Confindustria chiede poi una vendita dei beni pubblici, "vendere il patrimonio anche per abbassare il deficit, per diminuire l'ingerenza del pubblico che è ancora troppo forte e si porta dietro clientele, oltre a fare concorrenza sleale".

Un altro tema che sarà trattato nel documento è quello delle liberalizzazioni, perchè "nell'ultima manovra non c'è quasi niente", e anche quello delle infrastrutture, "un tema che riguarda tutto il Paese. Dobbiamo guardarci in faccia - ha proseguito - e domandarci se vogliamo tornare a crescere".

Infine Marcegaglia ha ribadito che  non è più possibile aspettare "la riforma fiscale", "perchè occorre abbassare le tasse a chi tiene in piedi il Paese, lavoratori e imprese. Siamo pronti anche a una piccola patrimoniale, lo abbiamo detto, pur di avere meno tasse".

RECORD ESTRATTI:
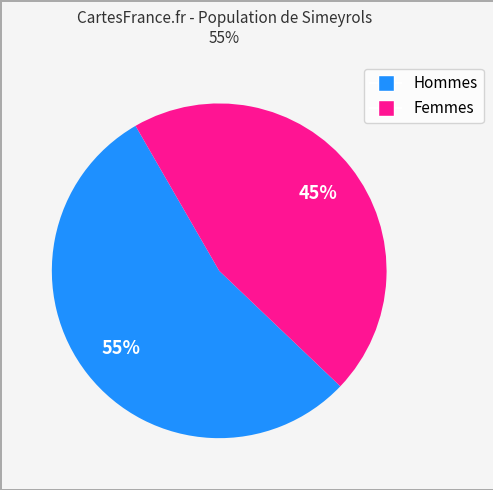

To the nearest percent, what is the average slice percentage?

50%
* * *
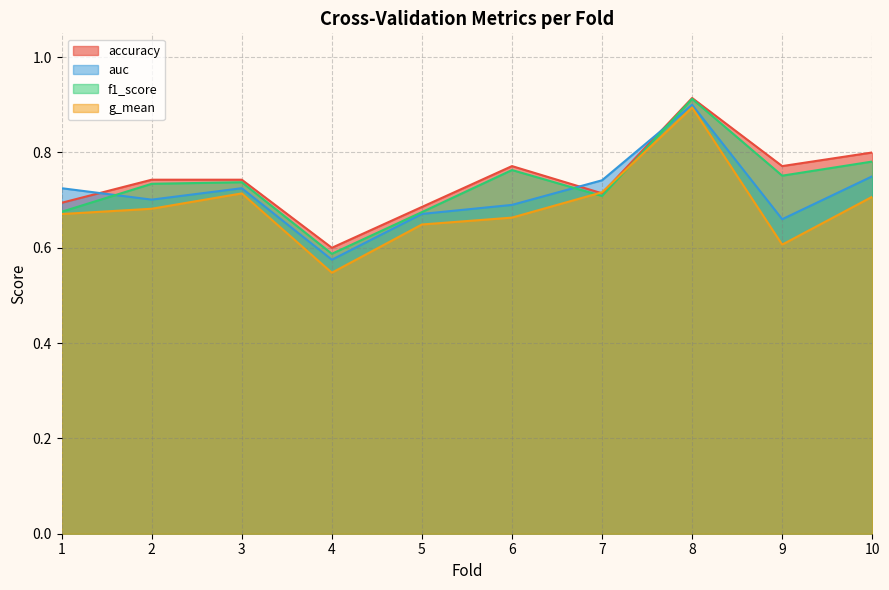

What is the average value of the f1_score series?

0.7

ATTIVITÀ:
Rispondi a queste domande in base al testo dell'esercizio.
1. Che cosa contiene l'ultima manovra in materia di liberalizzazioni?
2. Come viene definito il tema delle infrastrutture?
3. A chi occorre abbassare le tasse secondo Marcegaglia?

SOLUZIONE:
1. Non contiene quasi niente.
2. Viene definito "un tema che riguarda tutto il Paese".
3. Occorre abbassarle a chi tiene in piedi il Paese, cioè a lavoratori e imprese.